According to a recent report by Reuters, two institutional investors have questioned T-Mobile’s parent company, Deutsche Telekom, about the treatment of T-Mobile’s employees. Further, lawmakers have called on the German government, which controls 30% of Deutsche Telekom, to ensure that T-Mobile abides by the U.S. worker rights.

Notably, working conditions at T-Mobile was first under scrutiny last year, after T-Mobile’s main labor union, the Communications Workers of America (CWA), discovered that the company was abusing employee rights.

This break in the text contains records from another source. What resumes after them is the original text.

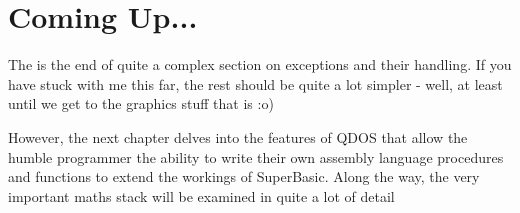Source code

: \section{Coming Up...}
\label{ch6-the-end}%

The is the end of quite a complex section on exceptions and their
    handling. If you have stuck with me this far, the rest should be quite a
    lot simpler -{} well, at least until we get to the graphics stuff that is
   :o)

However, the next chapter delves into the features of QDOS that
    allow the humble programmer the ability to write their own assembly
    language procedures and functions to extend the workings of SuperBasic.
    Along the way, the very important maths stack will be examined in quite a
    lot of detail
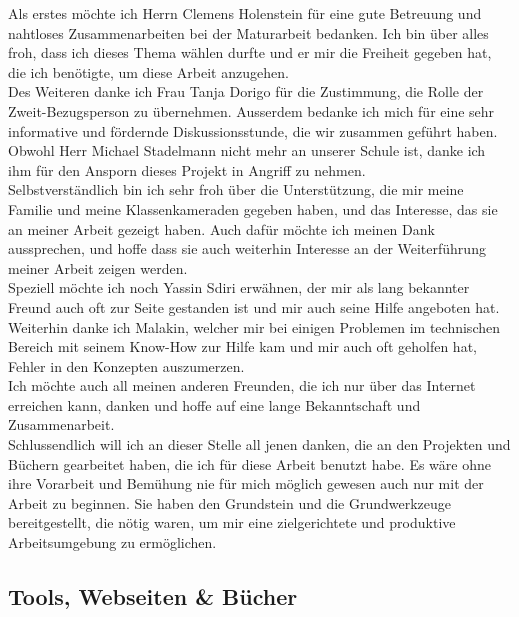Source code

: \documentclass[12pt,a4paper,titlepage]{article}
\begin{document}
		Als erstes möchte ich Herrn Clemens Holenstein für eine gute Betreuung und nahtloses Zusammenarbeiten bei der Maturarbeit bedanken. Ich bin über alles froh, dass ich dieses Thema wählen durfte und er mir die Freiheit gegeben hat, die ich benötigte, um diese Arbeit anzugehen.\\
		
		Des Weiteren danke ich Frau Tanja Dorigo für die Zustimmung, die Rolle der Zweit-Bezugsperson zu übernehmen. Ausserdem bedanke ich mich für eine sehr informative und fördernde Diskussionsstunde, die wir zusammen geführt haben.\\
		
		Obwohl Herr Michael Stadelmann nicht mehr an unserer Schule ist, danke ich ihm für den Ansporn dieses Projekt in Angriff zu nehmen.\\
		
		Selbstverständlich bin ich sehr froh über die Unterstützung, die mir meine Familie und meine Klassenkameraden gegeben haben, und das Interesse, das sie an meiner Arbeit gezeigt haben. Auch dafür möchte ich meinen Dank aussprechen, und hoffe dass sie auch weiterhin Interesse an der Weiterführung meiner Arbeit zeigen werden.\\
		
		Speziell möchte ich noch Yassin Sdiri erwähnen, der mir als lang bekannter Freund auch oft zur Seite gestanden ist und mir auch seine Hilfe angeboten hat.\\
		
		Weiterhin danke ich Malakin, welcher mir bei einigen Problemen im technischen Bereich mit seinem Know-How zur Hilfe kam und mir auch oft geholfen hat, Fehler in den Konzepten auszumerzen.\\
		
		Ich möchte auch all meinen anderen Freunden, die ich nur über das Internet erreichen kann, danken und hoffe auf eine lange Bekanntschaft und Zusammenarbeit.\\
		
		Schlussendlich will ich an dieser Stelle all jenen danken, die an den Projekten und Büchern gearbeitet haben, die ich für diese Arbeit benutzt habe. Es wäre ohne ihre Vorarbeit und Bemühung nie für mich möglich gewesen auch nur mit der Arbeit zu beginnen. Sie haben den Grundstein und die Grundwerkzeuge bereitgestellt, die nötig waren, um mir eine zielgerichtete und produktive Arbeitsumgebung zu ermöglichen.\\
	
	\clearpage
	\subsection{Tools, Webseiten \& Bücher}
\end{document}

In Mar 2015, U.S. National Labor Relations Board (NLRB) had found out cases where the company had engaged in illegitimate working practices.

Meanwhile, CWA also alleged that the company’s executives have been harassing staff who failed to meet targets.

On the other hand, T-Mobile, which presently employs 45,000 workers, asserted that it abides by labor laws and dismissed allegations of ill-treating its employees.

Throttling Charge

Notably, the carrier’s practices were in question recently regarding its possible violation of the net neutrality rules laid out by the Federal Communications Commission (FCC).

In Nov 2015, T-Mobile launched a video streaming service named ‘Binge On’ with unlimited access to 24 streaming services from select partners. Such plans have been designed in a way that they don’t affect a customer’s existing data cap. Popularly known as ‘zero rated plans’, these have supposedly breached net neutrality principles in the past.

The Electronic Frontier Foundation has accused T-Mobile of throttling Internet speed for all video content on its network – that of its affiliates and video streaming services that do not fall under its Binge On service. Proponents of net neutrality deem this practice as a violation to the rules.

However, on its part, T-Mobile argued that any legal video streaming operator is free to join its Binge On network, if they duly meet the technical requirements.

Our Take

On the back of its low-priced service plans and free video and music-streaming offerings, T-Mobile has managed to steer past Sprint Corp. and continues to gain subscribers from U.S. telecom behemoths Verizon Communications Inc. (VZ - Free Report) and AT&T, Inc. (T - Free Report) .

Thus, settlement of such issues is a major concern for T-Mobile at this juncture because increasing accusations against its business practices may dent its image and prove to be a roadblock.

T-Mobile currently carries a Zacks Rank #3 (Hold).